Maybe I had the wrong day

Five years ago today, an airplane crashed in Tripoli, Libya. Marieke Poelmann lost both of her parents and wrote a book about it. For nrc.next she interviews others who suffered the same fate. This week: Maryam Massarrat, who heard during her vacation that her father was on board of the crashed plane.

By: MARIEKE POELMANN

Today, it’s May 12th. Exactly five years after the Tripoli airplane crash where 103 people died. Among them there were seventy Dutch passengers, who were returning from their vacation in South Africa. One of them was the father of Maryam Massarrat (35). We met in Amsterdam to talk about the first moments after hearing about the crash.

One of the first things people always ask me, is how I heard about the accident five years ago. What happened on that day for you? 

“On May 12th 2010 I was on vacation with my sister in Iran, we were visiting my grandmother. I was supposed to stay at my uncle’s place that night and arrived at 11 pm. I never got past their garden. My family was waiting for me outside. ‘Why aren’t we going in?’, I asked them. They stopped me. I remember thinking: this isn’t a really warm welcome. ‘We have to tell you something’, my uncle said. ‘Something bad happened.’ I asked him if it was my mother, or my sister. ‘Is it dad?’, I finally asked. ‘Did his plane crash?’.

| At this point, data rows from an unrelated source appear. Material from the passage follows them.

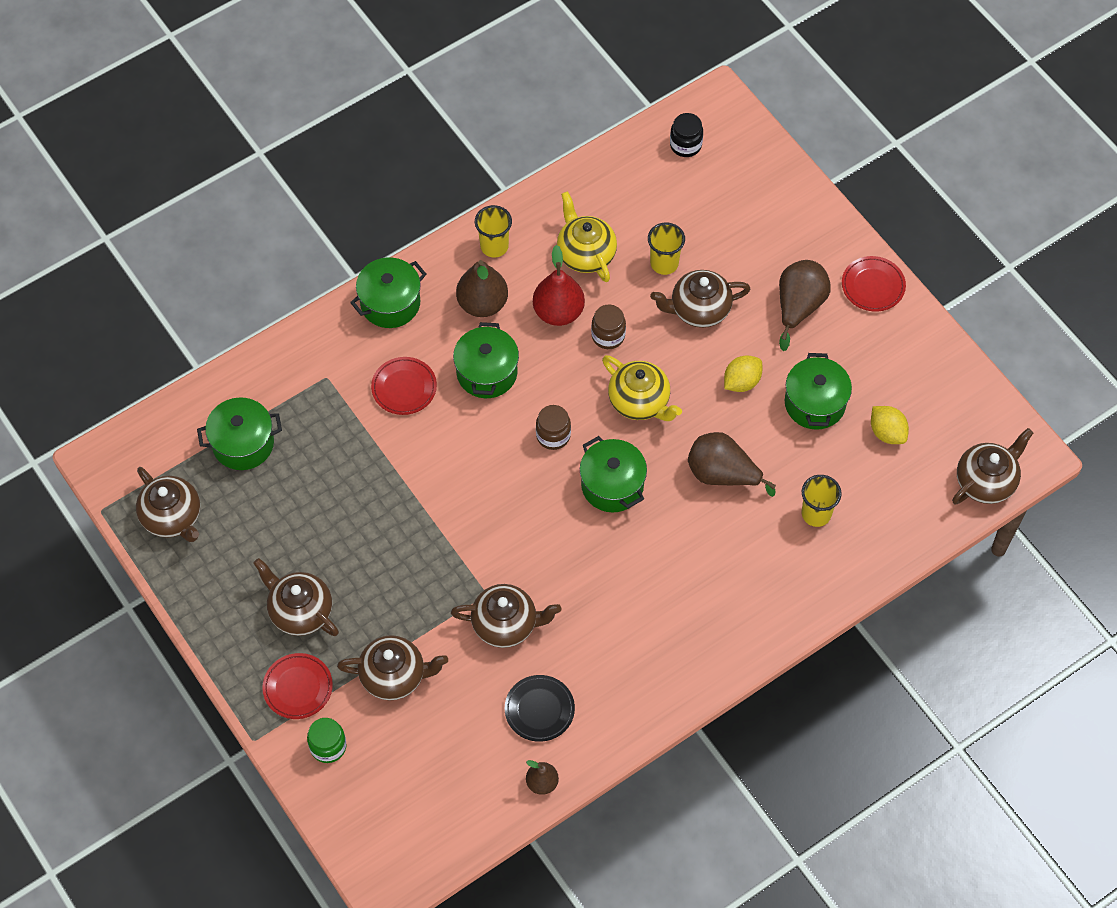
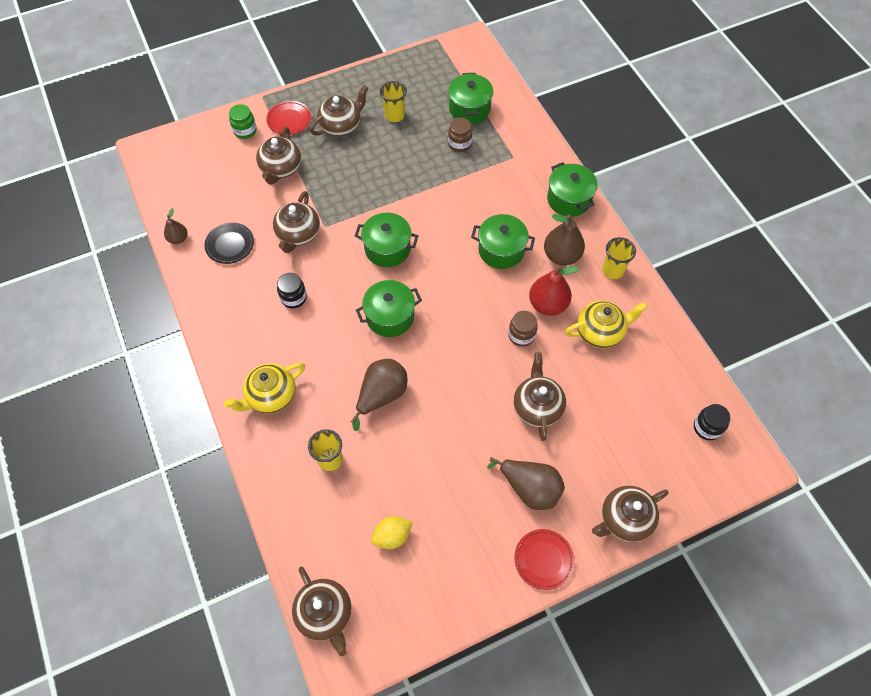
camera: 100 degrees right, 0 degrees up
(173, 517) = (424, 71): brown teapot -> brown teapot (624, 519)
(404, 388) = (497, 199): red plate -> none
(553, 435) = (440, 285): brown jar -> brown jar (459, 144)
(608, 606) = (294, 298): none -> black jar
(640, 401) = (458, 348): yellow teapot -> yellow teapot (271, 396)
(664, 263) = (585, 388): yellow cup -> yellow cup (394, 115)
(741, 382) = (463, 426): yellow lemon -> none
(814, 403) = (432, 481): green pot -> green pot (387, 249)

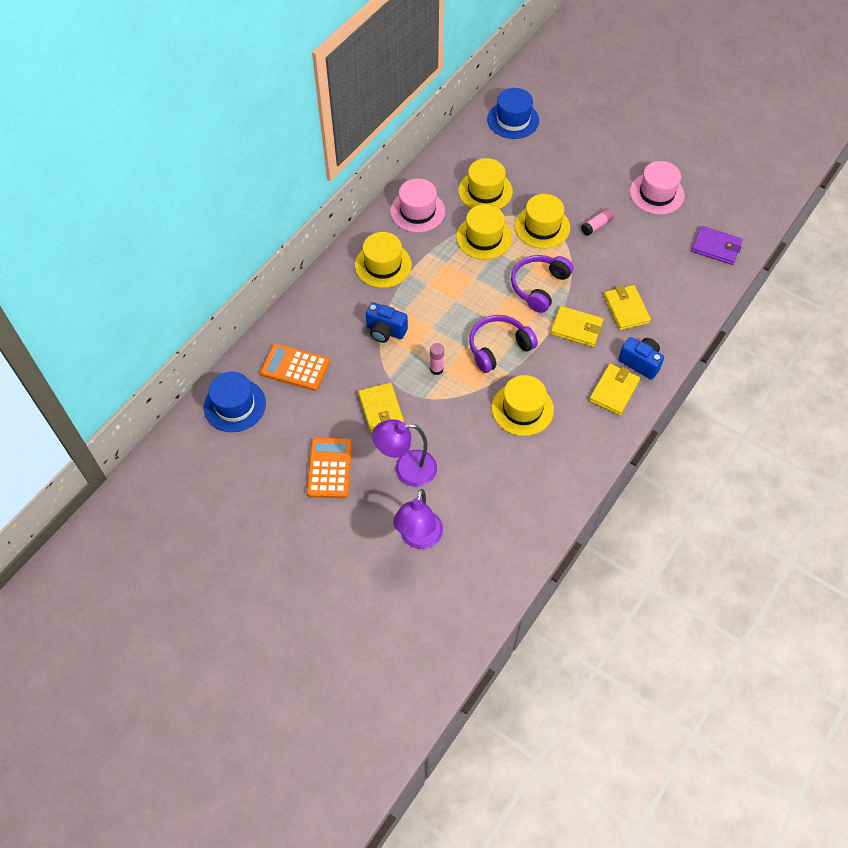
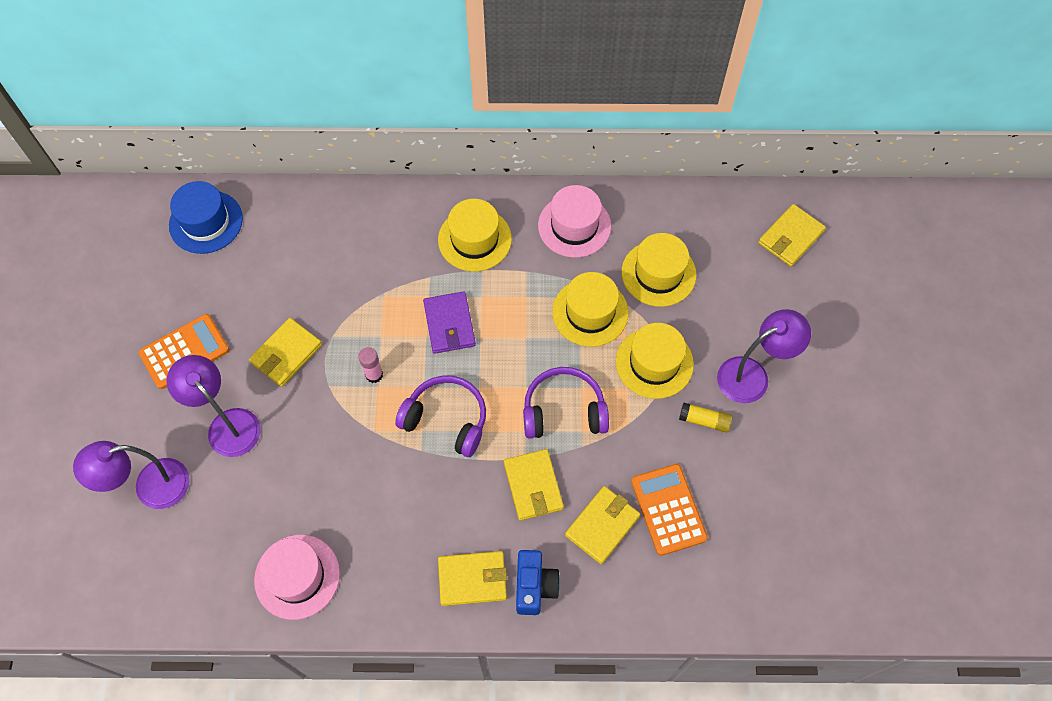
camera: 55 degrees right, 5 degrees up
(295, 367) = (285, 244): orange calculator -> orange calculator (668, 509)
(385, 331) = (389, 296): blue camera -> none
(513, 120) = (790, 237): blue hat -> yellow wallet
(522, 409) = (380, 493): yellow hat -> none
(585, 188) = (752, 375): none -> purple lamp
(597, 225) = (704, 420): pink glue stick -> yellow glue stick
(656, 194) = (812, 460): pink hat -> pink hat (297, 576)
(716, 247) = (783, 579): purple wallet -> purple wallet (449, 324)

I knew my father was supposed to come home that day from his vacation in South Africa. When my uncle said yes I got dizzy. I felt this silence in my head, everything went past me. I clung onto the first thing I saw, a parked car covered in dust. I had to hold on to something. We returned to my grandmother and sister immediately. My family had booked us a flight home to The Netherlands that same night. They told me the news at the latest possible moment, just in time to catch the plane.”